Many liquid phase methods usebuffer salts. It has been found that many people do not understand the application of buffer salts in liquid phase methods, so I would like to share some of my views and stimulate discussion.
If the sample or the key impurities to be studied in the sample have ionization tendencies, other specific cases will be discussed separately. Among the components with strong ionization tendencies, some are in molecular state and combine better with the reverse phase chromatographic stationary phase; others are in ionic state and have a stronger affinity for the mobile phase. If the ionization state of the molecule state and the ionic state is not controlled by using buffer salts, it is easy to have peak tailing and bifurcation. In this case, water and organic systems should not be used as the mobile phase, and buffer salts and organic systems should be selected.
When using buffered electrolyte salts in the mobile phase, it should have a certain buffering capacity. If reducing the amount of sample injection can improve the peak shape, it may indicate that the buffering capacity of the buffer salt solution is insufficient. The buffering capacity of the buffer salt solution is related to the concentration of the buffer salt and the pH value of the buffer salt solution. The higher the concentration of the buffer salt, the stronger the buffering capacity; the closer the pH value of the buffer salt solution is to its pKa, the stronger the buffering capacity. Generally, the pH value of the buffer salt solution should be within the range of pKa ± 1. In order to ensure that the retention time of the main component does not deviate greatly due to slight changes in pH value, the pH value of the buffer salt solution should be outside the range of sample pKa ± 2.
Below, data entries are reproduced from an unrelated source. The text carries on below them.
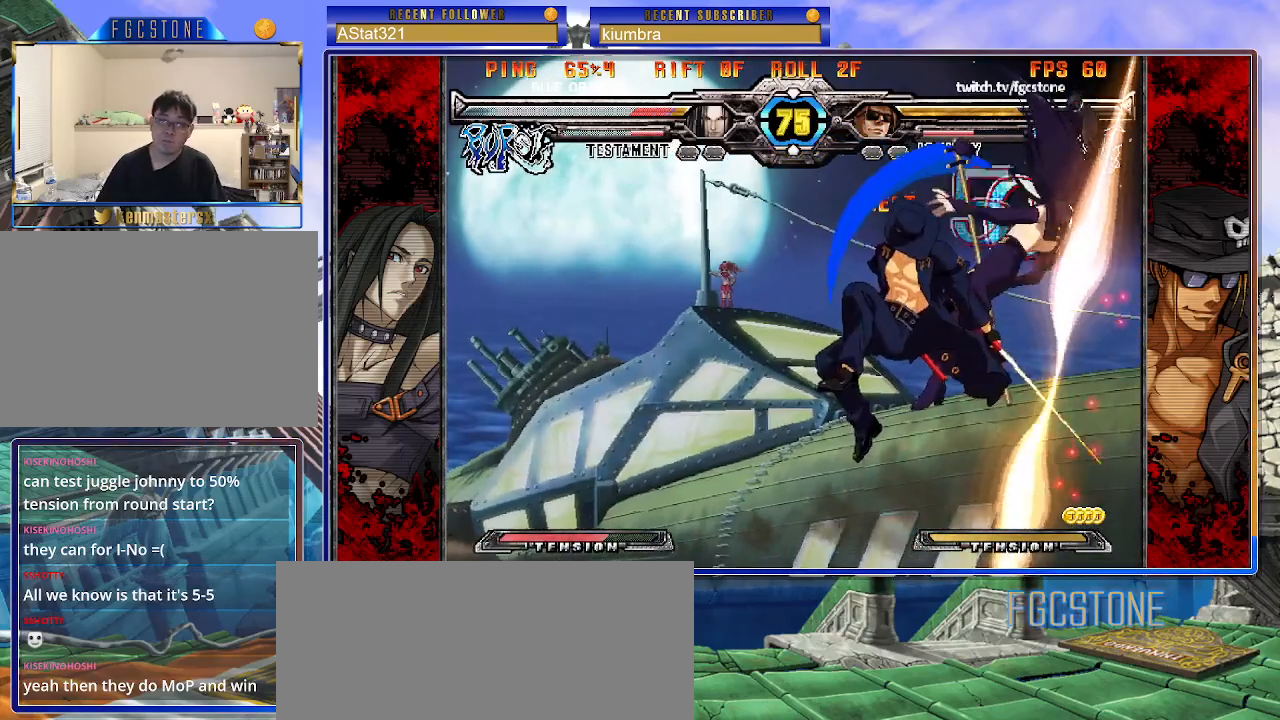
{"buttons": [], "left_stick": "center", "events": [[17, "HS", "up"]]}
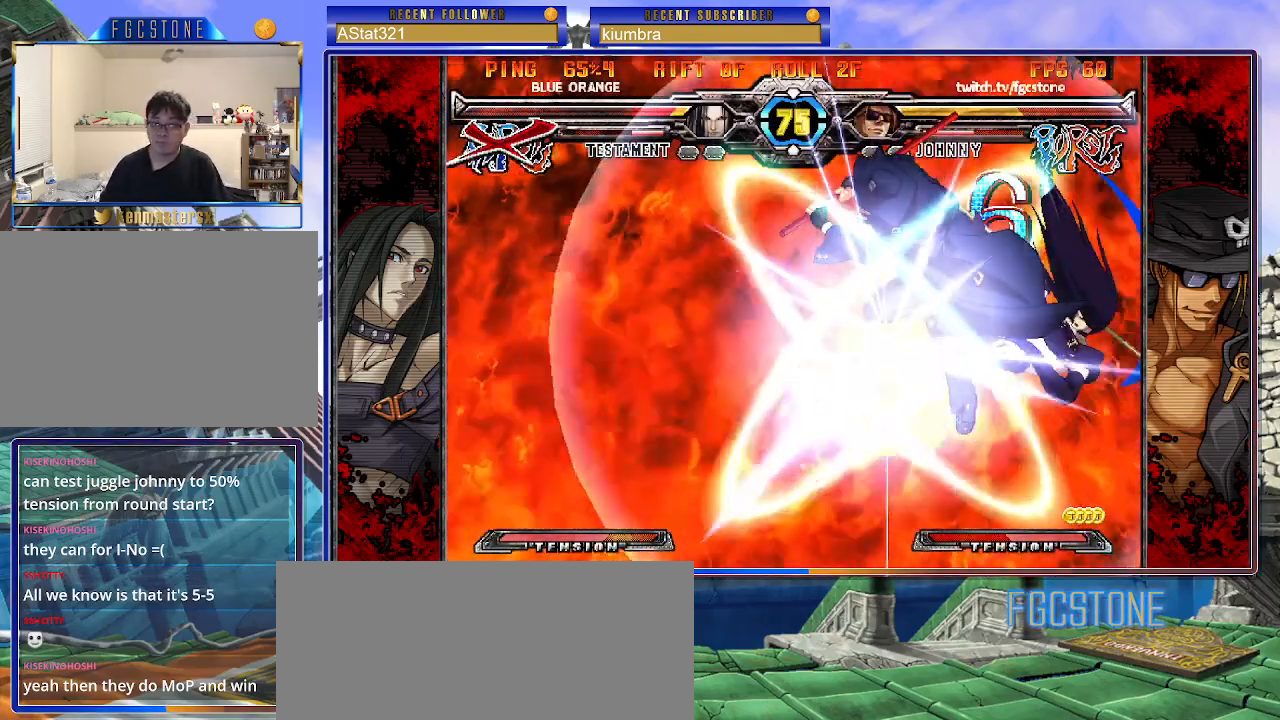
{"buttons": [], "left_stick": "center", "events": []}
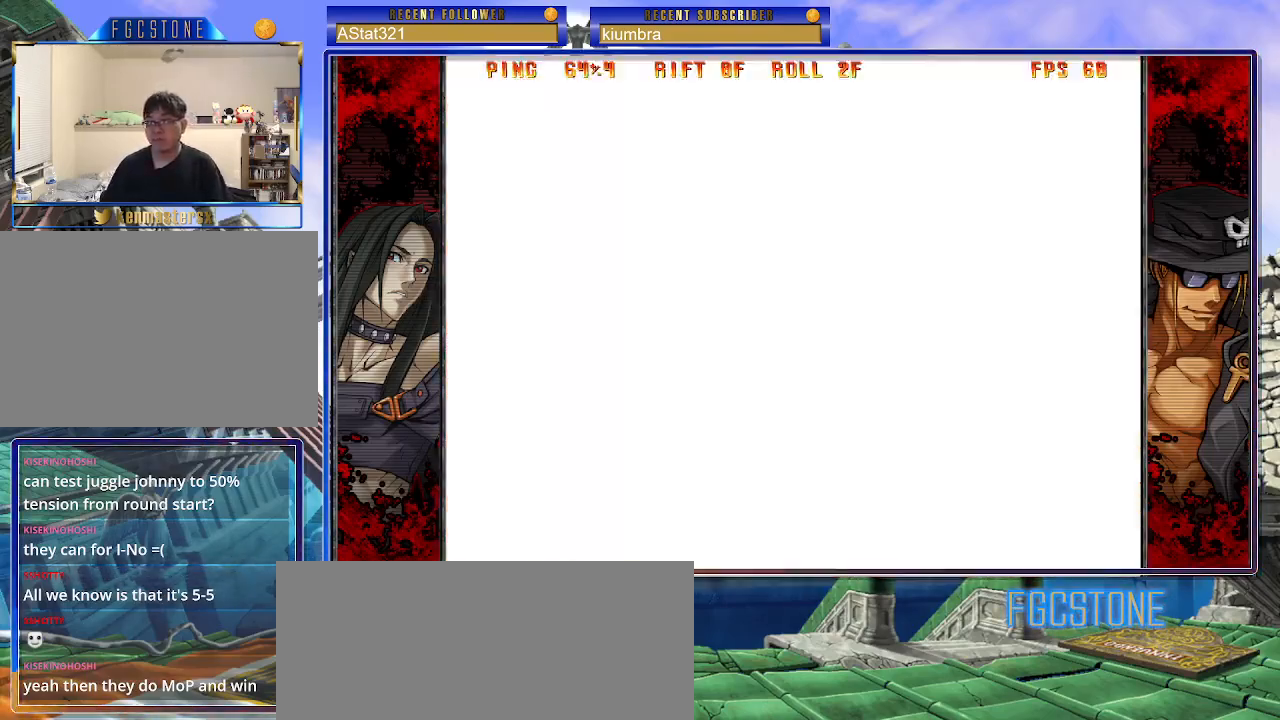
{"buttons": [], "left_stick": "center", "events": []}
Each buffer salt has a corresponding cutoff wavelength, and the detection wavelength of the method should not be less than the cutoff wavelength of the buffer salt solution. The closer the detection wavelength is to the cutoff wavelength of the mobile phase, the higher the baseline noise, the greater the response value error, and the smaller the component response value and sensitivity.
1. The concentration ofbuffer salt is generally 10-50 mmol/L. The concentration of the buffer salt should be selected according to the properties of the sample and the amount of injection to meet the required buffering capacity.
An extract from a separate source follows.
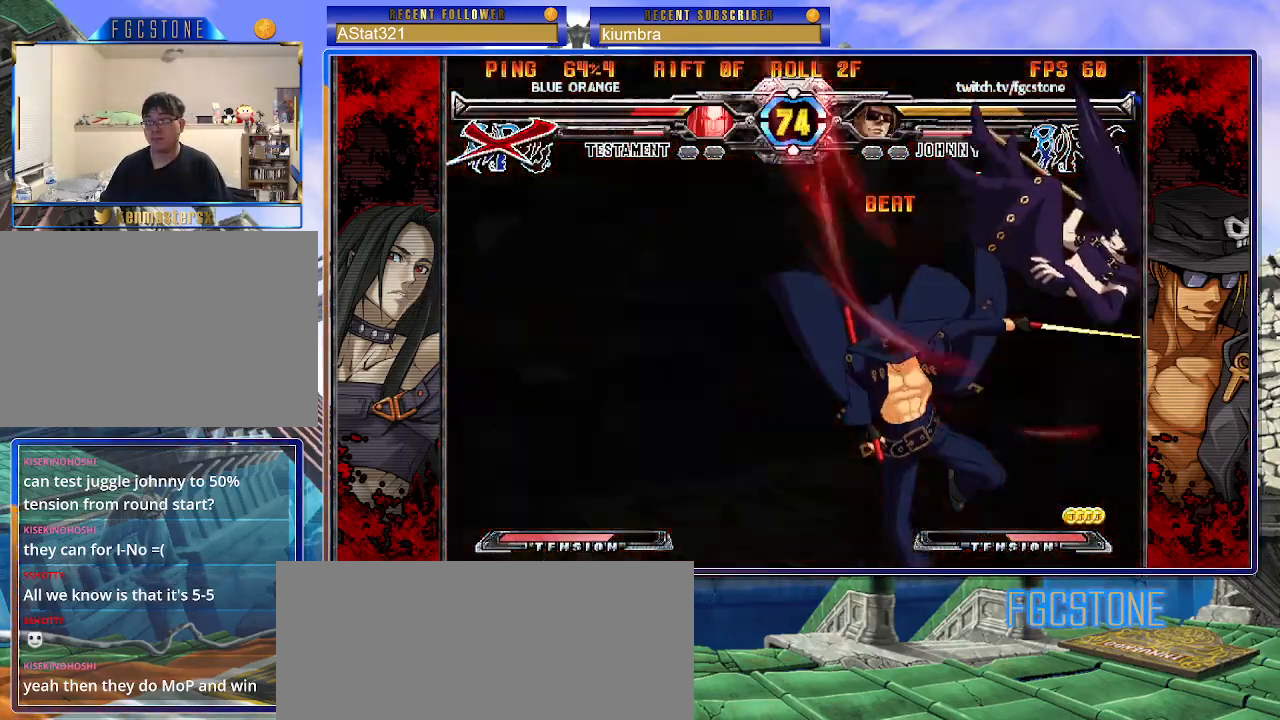
{"buttons": [], "left_stick": "center", "events": []}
2. The maximum allowable proportion of the organic phase in gradient elution should be determined by mixing experiments ofbuffer salts and organic phases. Different buffer salt-organic phase proportions should be taken to determine the maximum allowable proportion of the organic phase, such as 10:90, 20:80, 30:70, etc. Buffer salts should not be set at a high proportion on the instrument to prevent the precipitation of buffer salts from damaging the instrument.
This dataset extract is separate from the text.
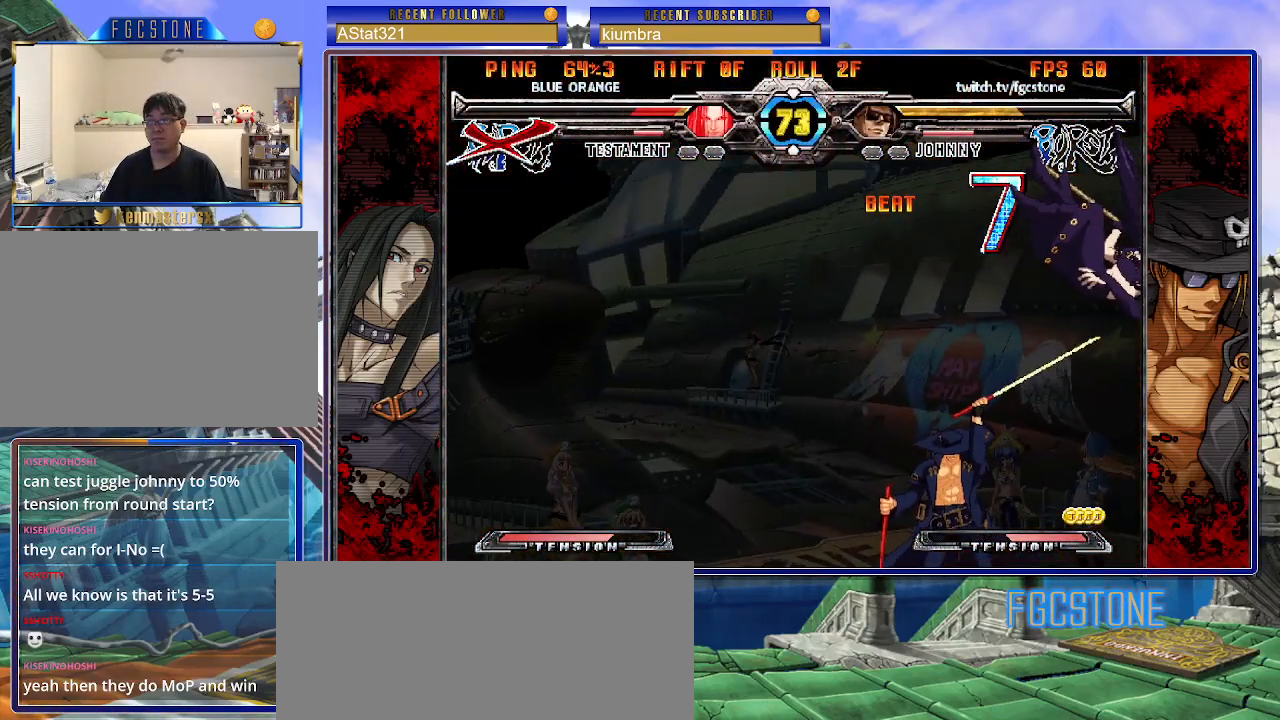
{"buttons": [], "left_stick": "right", "events": [[333, "left_stick", "right"]]}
3. Choose buffer salts according to multiple constraints such as cutoff wavelength, pH value, and buffering capacity, etc. For example, if the detection wavelength is at the end absorption, phosphate should generally be selected.
4. Commonbuffer salt solutions include: 0.1% phosphoric acid/trifluoroacetic acid/acetic acid/formic acid solution, 0.02-0.05mol/L potassium dihydrogen phosphate solution (adjusted to pH 3.0 with phosphoric acid), etc.
5. For alkaline compounds, potassium salts are preferred, which can better suppress the tailing effect.